Quant à eux, les antibiotiques sont des substances chimiques qui agissent en perturbant les processus spécifiques des bactéries. Ils peuvent interrompre la synthèse des protéines ou la fabrication de la paroi cellulaire. Voici quelques-uns des avantages de la phagothérapie par rapport à l’usage des antibiotiques :

  • Spécificité bactérienne : les phages n’infectent que des souches bactériennes spécifiques, laissant les autres intactes. En effet, ils n’endommagent pas la flore du milieu dans lequel s’applique le traitement.
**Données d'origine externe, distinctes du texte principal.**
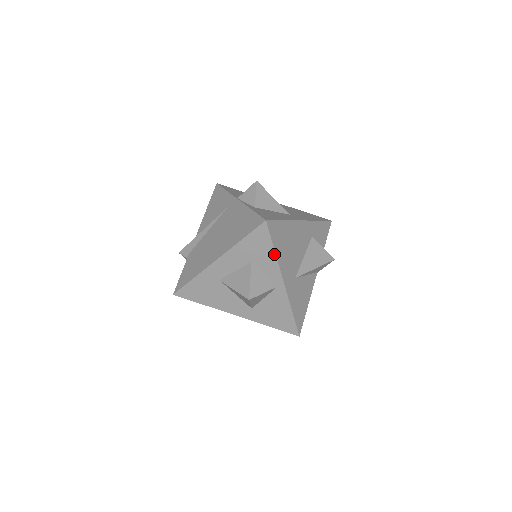
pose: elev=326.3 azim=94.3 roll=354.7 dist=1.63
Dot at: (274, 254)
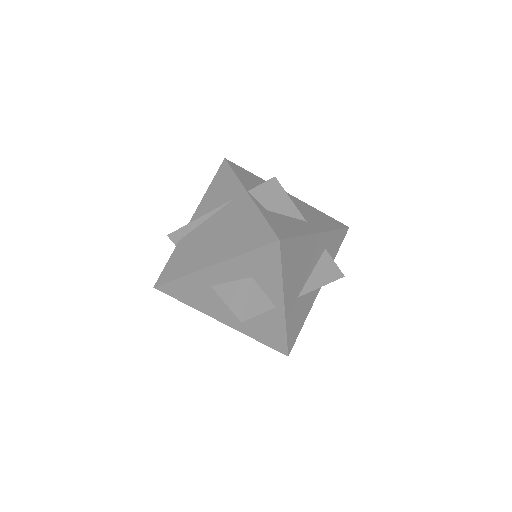
Dot at: (280, 276)
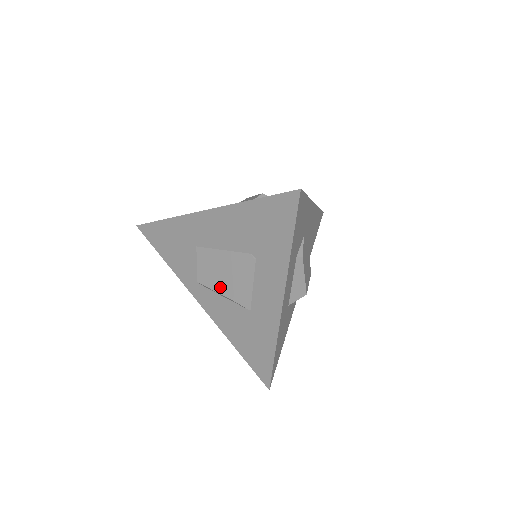
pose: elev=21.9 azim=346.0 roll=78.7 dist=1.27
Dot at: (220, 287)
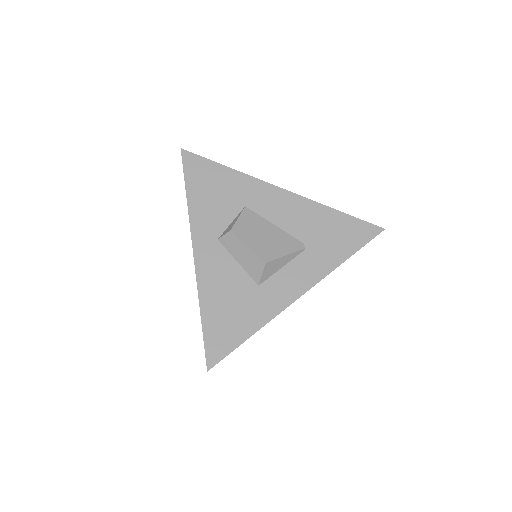
Dot at: (257, 247)
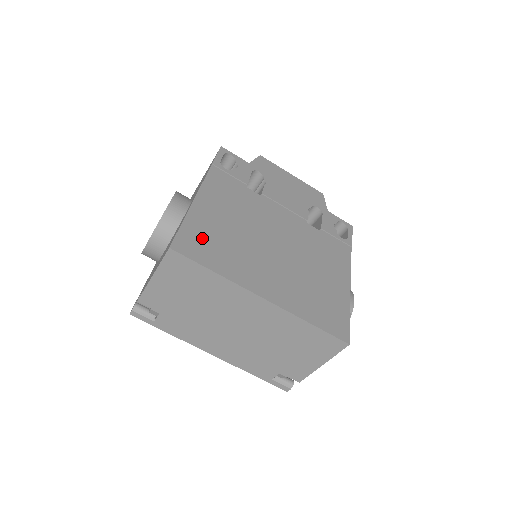
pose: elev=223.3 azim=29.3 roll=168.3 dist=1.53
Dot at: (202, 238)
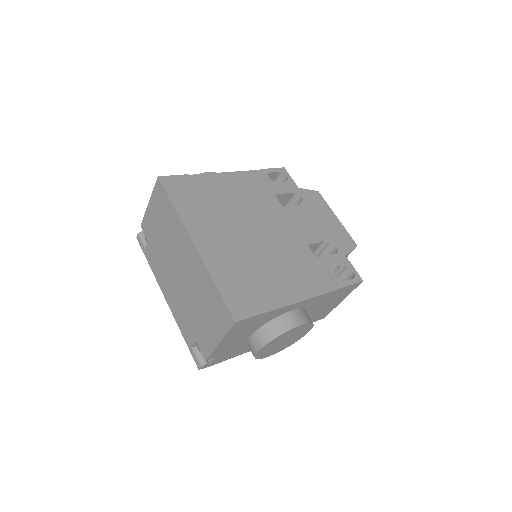
Dot at: (191, 189)
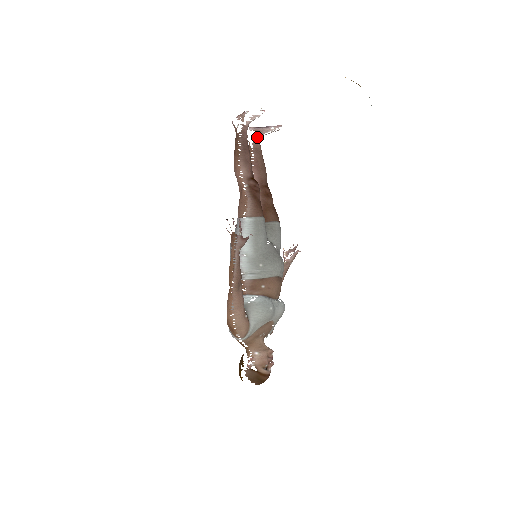
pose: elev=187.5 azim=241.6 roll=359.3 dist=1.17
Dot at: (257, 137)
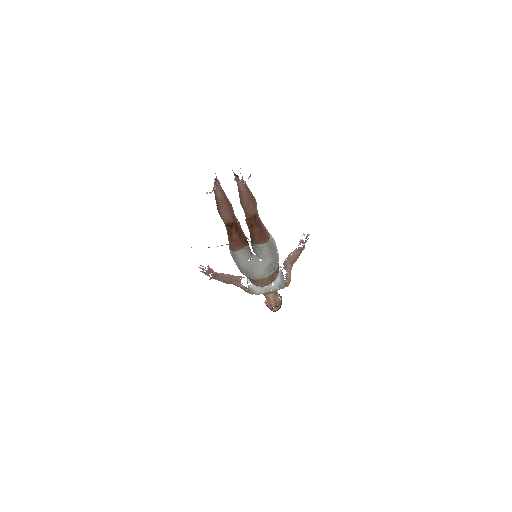
Dot at: (237, 182)
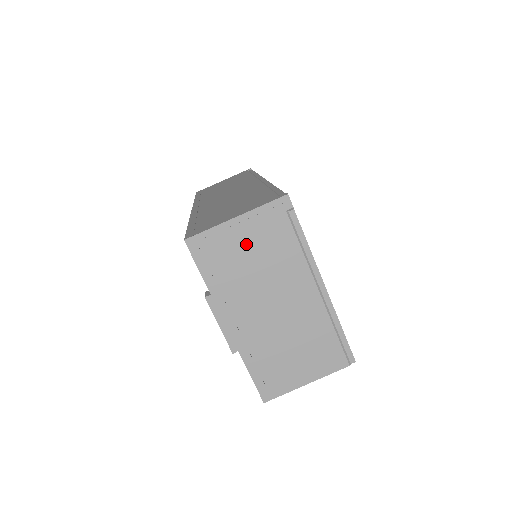
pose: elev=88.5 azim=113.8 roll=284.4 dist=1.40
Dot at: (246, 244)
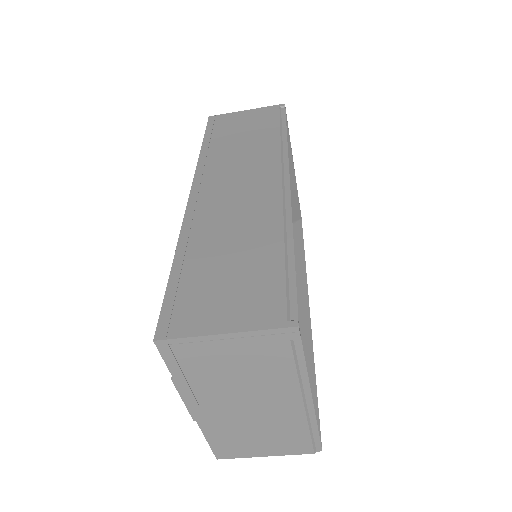
Dot at: (230, 357)
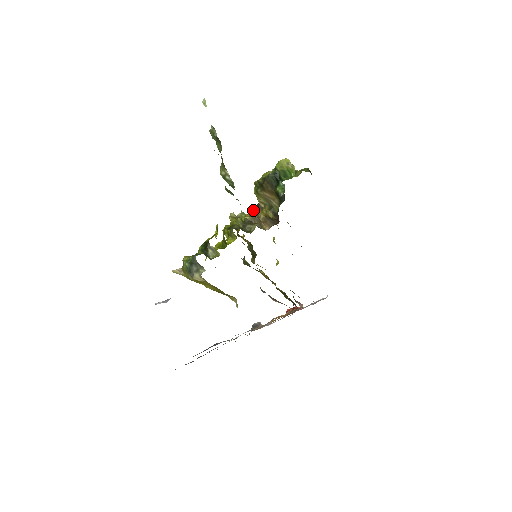
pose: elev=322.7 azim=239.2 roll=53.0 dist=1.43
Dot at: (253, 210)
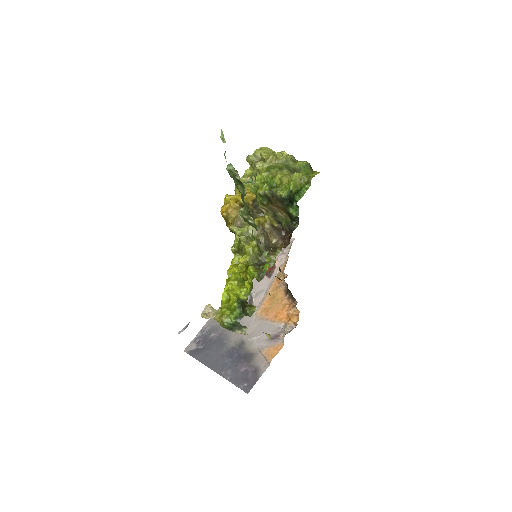
Dot at: occluded
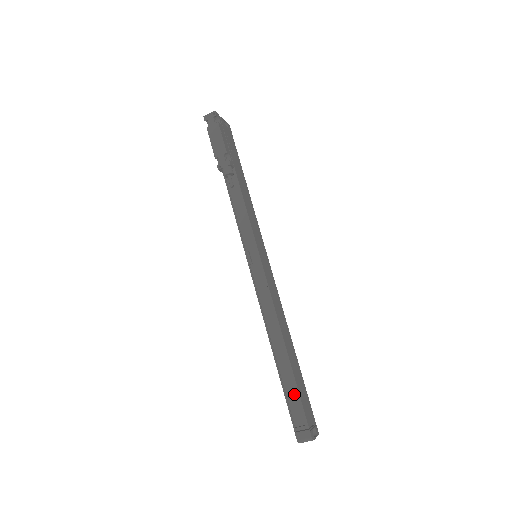
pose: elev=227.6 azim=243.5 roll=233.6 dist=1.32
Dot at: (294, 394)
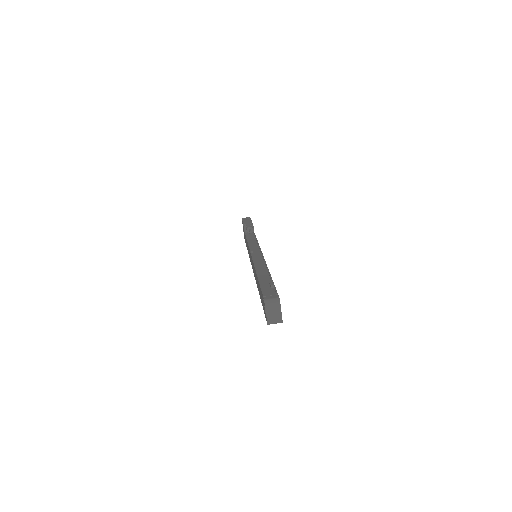
Dot at: (269, 286)
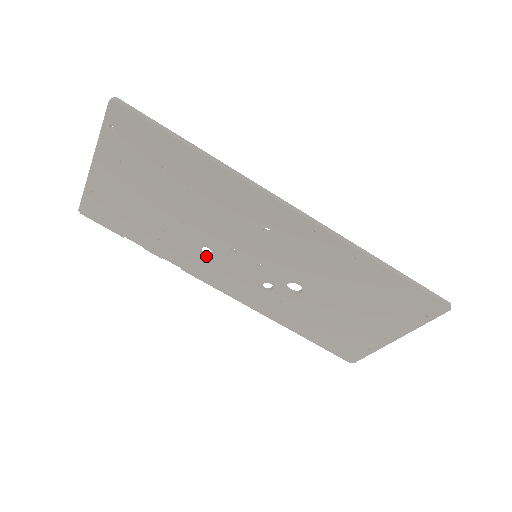
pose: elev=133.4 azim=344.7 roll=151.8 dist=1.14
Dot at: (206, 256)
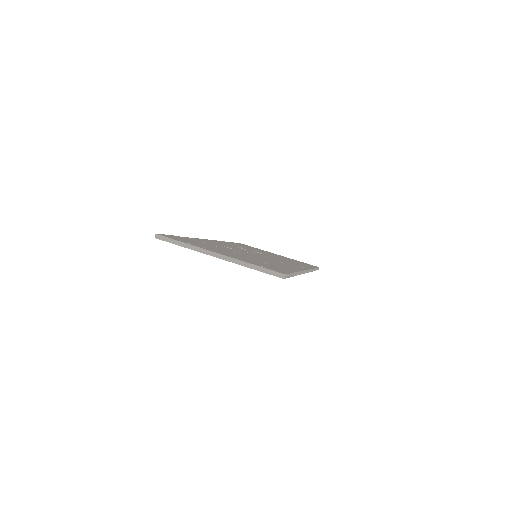
Dot at: occluded
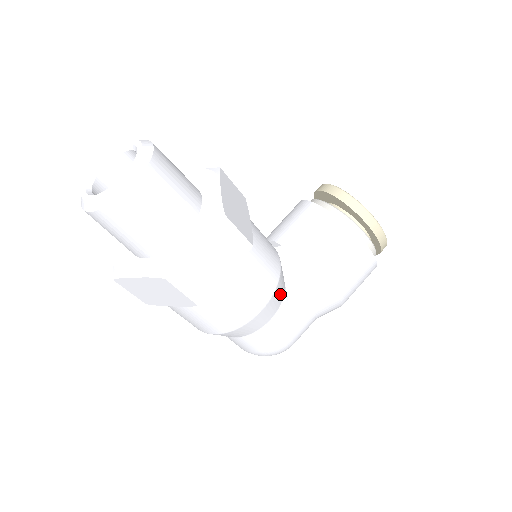
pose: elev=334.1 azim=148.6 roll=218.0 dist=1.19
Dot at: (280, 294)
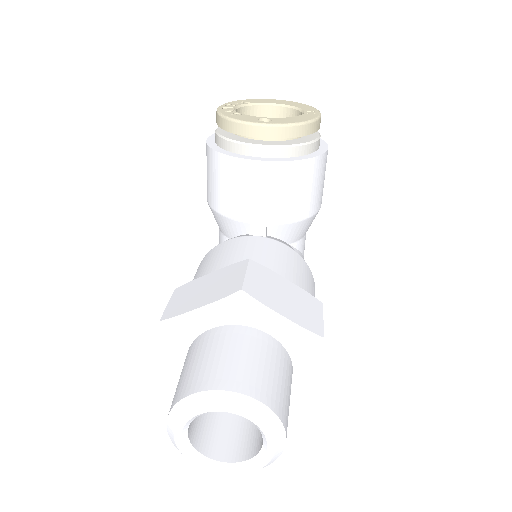
Dot at: occluded
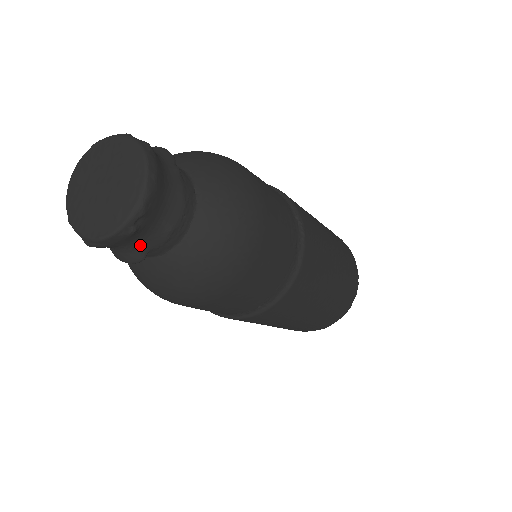
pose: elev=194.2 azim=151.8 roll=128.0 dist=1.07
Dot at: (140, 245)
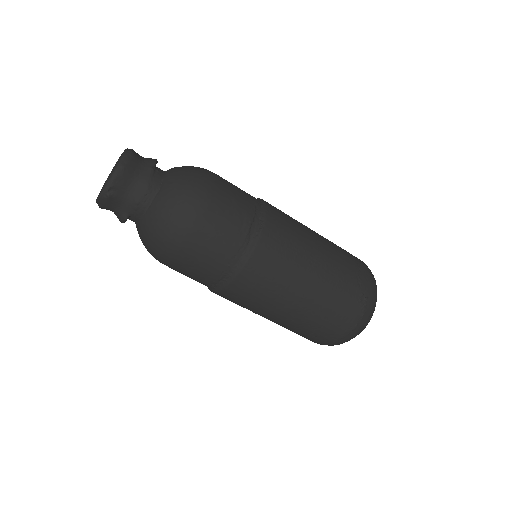
Dot at: (122, 210)
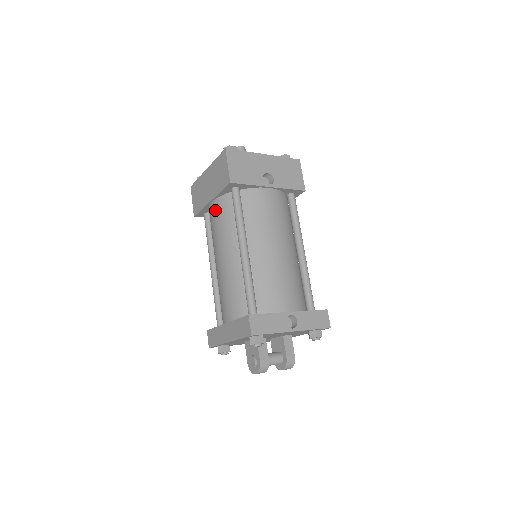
Ils ne provoquent donc pas de troubles du microbiote tels que la diarrhée due aux antibiotiques ou la candidose des muqueuses.
  • Autodosing les bactériophages augmentent leur population là où ils infectent. Ainsi, nous n’avons pas à les administrer de manière répétée. En outre, les phages disparaissent automatiquement quand ils n’ont plus d’hôtes à infecter.
  • Des mécanismes d’action différents de ceux des antibiotiques : cela permet de traiter des maladies infectieuses causées par des bactéries multirésistantes contre lesquelles les antibiotiques ne sont plus efficaces.
Antibiotiques et bactéries.
La résistance bactérienne est la conséquence de l’utilisation abusive des antibiotiques.

Les futurs axes de recherche

La découverte des phages, il y a plus d’un siècle, nous a permis d’avancer dans la compréhension de nombreux processus biologiques, ainsi que de concevoir de nouvelles techniques génétiques. Ils sont de plus en plus utilisés et il est temps d’investir dans la recherche.

Comme pour les antibiotiques, l’usage des phages lytiques entraînent des pressions sélectives. Cela conduit à la prolifération de bactéries avec des mutations qui les rendent résistantes aux phages. Néanmoins, c’est un défi qui doit être étudié plus en profondeur.

Enfin, nous devons poursuivre les recherches pour combler ces lacunes et progresser dans l’usage de ces nouvelles thérapies. Et ce, dans le but de lutter contre la menace majeure que représente la résistance aux antibiotiques.